Entries taken from a collection:
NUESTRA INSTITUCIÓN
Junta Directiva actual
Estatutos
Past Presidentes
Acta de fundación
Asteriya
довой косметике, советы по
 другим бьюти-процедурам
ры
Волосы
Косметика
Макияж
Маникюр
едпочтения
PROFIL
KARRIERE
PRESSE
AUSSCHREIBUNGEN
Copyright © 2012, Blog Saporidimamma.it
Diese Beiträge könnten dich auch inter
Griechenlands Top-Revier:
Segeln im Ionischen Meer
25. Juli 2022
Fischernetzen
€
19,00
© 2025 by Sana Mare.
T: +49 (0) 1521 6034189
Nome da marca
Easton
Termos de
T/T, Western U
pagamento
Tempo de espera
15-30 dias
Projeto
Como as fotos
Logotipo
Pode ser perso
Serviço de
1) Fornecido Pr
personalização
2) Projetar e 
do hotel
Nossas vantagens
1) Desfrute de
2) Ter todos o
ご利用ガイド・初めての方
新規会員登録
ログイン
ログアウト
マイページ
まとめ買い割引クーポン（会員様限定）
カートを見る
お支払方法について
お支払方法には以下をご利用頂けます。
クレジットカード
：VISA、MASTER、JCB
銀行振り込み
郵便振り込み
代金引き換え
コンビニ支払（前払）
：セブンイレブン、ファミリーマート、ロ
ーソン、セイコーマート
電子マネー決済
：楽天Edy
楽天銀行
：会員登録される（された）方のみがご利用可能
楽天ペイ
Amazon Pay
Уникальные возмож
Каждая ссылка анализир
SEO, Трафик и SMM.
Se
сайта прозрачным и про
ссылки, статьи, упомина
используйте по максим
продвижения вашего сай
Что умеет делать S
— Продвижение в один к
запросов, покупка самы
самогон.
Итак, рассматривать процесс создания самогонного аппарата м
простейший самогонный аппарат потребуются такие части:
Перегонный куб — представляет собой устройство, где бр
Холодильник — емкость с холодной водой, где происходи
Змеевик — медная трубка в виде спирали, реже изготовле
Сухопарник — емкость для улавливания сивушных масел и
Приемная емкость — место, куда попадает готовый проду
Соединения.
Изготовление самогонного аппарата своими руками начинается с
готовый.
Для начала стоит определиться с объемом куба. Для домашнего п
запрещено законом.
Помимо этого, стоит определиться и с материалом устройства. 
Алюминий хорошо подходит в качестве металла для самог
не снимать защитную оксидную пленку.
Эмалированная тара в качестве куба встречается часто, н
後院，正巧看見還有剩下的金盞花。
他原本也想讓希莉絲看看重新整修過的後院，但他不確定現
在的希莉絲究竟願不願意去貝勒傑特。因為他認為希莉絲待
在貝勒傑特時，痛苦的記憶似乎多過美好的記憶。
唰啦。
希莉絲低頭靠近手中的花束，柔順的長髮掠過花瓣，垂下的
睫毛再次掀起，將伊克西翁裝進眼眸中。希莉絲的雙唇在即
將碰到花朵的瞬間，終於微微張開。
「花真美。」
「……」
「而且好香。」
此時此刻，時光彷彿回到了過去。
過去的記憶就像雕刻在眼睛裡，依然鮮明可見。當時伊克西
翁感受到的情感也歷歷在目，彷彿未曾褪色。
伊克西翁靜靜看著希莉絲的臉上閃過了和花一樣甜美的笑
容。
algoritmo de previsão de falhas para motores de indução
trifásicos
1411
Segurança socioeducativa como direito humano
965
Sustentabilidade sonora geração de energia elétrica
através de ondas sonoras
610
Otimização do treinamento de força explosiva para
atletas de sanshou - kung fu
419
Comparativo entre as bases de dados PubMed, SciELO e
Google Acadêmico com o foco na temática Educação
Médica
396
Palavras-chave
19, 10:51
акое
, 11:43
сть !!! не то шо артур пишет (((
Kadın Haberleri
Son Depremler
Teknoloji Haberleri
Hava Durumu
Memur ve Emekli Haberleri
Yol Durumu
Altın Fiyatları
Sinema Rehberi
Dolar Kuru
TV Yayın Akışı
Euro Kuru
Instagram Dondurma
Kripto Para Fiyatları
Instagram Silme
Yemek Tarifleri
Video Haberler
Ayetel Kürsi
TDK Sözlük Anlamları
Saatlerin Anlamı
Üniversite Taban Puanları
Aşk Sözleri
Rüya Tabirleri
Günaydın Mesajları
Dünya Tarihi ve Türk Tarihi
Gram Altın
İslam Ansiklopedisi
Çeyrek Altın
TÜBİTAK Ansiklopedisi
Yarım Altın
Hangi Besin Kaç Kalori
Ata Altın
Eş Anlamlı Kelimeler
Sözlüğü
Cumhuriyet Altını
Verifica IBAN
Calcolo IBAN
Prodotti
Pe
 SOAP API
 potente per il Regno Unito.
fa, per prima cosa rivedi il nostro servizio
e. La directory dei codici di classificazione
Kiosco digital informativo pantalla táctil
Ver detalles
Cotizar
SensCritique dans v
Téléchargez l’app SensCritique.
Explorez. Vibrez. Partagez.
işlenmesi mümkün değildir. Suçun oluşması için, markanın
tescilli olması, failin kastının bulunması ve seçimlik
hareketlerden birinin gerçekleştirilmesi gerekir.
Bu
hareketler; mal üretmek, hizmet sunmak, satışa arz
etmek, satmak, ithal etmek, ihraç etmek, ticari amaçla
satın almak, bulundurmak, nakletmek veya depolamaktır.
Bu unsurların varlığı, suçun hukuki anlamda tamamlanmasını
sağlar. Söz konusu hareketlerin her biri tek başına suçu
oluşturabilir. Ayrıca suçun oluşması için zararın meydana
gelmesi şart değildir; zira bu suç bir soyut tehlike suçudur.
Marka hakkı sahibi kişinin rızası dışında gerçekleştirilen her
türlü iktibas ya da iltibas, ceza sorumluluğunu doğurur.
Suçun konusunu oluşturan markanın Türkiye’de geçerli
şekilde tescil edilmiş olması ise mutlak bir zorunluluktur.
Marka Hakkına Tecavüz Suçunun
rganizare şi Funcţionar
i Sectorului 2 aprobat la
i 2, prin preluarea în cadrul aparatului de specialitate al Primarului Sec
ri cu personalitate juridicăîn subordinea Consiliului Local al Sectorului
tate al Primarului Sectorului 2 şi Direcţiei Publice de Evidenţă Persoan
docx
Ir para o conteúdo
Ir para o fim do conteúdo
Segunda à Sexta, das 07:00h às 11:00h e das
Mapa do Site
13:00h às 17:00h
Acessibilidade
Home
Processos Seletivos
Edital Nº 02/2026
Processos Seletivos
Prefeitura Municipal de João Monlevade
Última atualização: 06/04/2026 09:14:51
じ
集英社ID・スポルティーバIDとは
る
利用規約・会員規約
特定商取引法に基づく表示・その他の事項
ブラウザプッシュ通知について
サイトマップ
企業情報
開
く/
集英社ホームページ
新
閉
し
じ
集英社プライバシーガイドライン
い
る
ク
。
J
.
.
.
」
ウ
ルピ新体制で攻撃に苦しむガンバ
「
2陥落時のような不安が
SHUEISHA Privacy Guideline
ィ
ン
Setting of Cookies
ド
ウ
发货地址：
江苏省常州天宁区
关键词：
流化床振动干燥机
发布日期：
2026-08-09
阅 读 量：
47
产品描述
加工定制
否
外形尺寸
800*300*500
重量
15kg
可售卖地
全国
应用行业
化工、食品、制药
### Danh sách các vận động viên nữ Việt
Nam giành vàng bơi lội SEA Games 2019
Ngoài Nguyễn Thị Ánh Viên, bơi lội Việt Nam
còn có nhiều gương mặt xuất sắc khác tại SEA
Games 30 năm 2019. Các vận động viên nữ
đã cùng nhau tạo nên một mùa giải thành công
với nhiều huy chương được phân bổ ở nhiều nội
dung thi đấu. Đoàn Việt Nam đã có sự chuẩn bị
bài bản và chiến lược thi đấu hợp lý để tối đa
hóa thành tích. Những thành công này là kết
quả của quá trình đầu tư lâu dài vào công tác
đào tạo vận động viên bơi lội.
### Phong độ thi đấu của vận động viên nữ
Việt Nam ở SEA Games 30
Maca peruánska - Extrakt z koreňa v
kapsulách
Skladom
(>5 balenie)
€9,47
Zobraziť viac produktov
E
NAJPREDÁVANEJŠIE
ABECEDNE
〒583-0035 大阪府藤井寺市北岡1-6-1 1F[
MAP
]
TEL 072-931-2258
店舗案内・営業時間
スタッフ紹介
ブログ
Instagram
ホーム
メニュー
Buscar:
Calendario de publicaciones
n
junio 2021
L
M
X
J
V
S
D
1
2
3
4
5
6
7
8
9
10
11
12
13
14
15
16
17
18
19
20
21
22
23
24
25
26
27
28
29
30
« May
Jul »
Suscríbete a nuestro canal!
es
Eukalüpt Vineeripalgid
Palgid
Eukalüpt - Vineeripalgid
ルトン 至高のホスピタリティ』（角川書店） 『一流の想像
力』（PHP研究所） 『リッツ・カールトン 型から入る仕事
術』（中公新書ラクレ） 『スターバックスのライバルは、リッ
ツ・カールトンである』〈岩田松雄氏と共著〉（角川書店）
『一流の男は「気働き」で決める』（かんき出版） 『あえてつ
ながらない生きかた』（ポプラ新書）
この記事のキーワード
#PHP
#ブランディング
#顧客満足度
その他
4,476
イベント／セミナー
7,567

# [JOB ITEM]
Filter the lines above, keeping and copying those that contain "markanın".

# [EXERCISE RESULT]
işlenmesi mümkün değildir. Suçun oluşması için, markanın
Suçun konusunu oluşturan markanın Türkiye’de geçerli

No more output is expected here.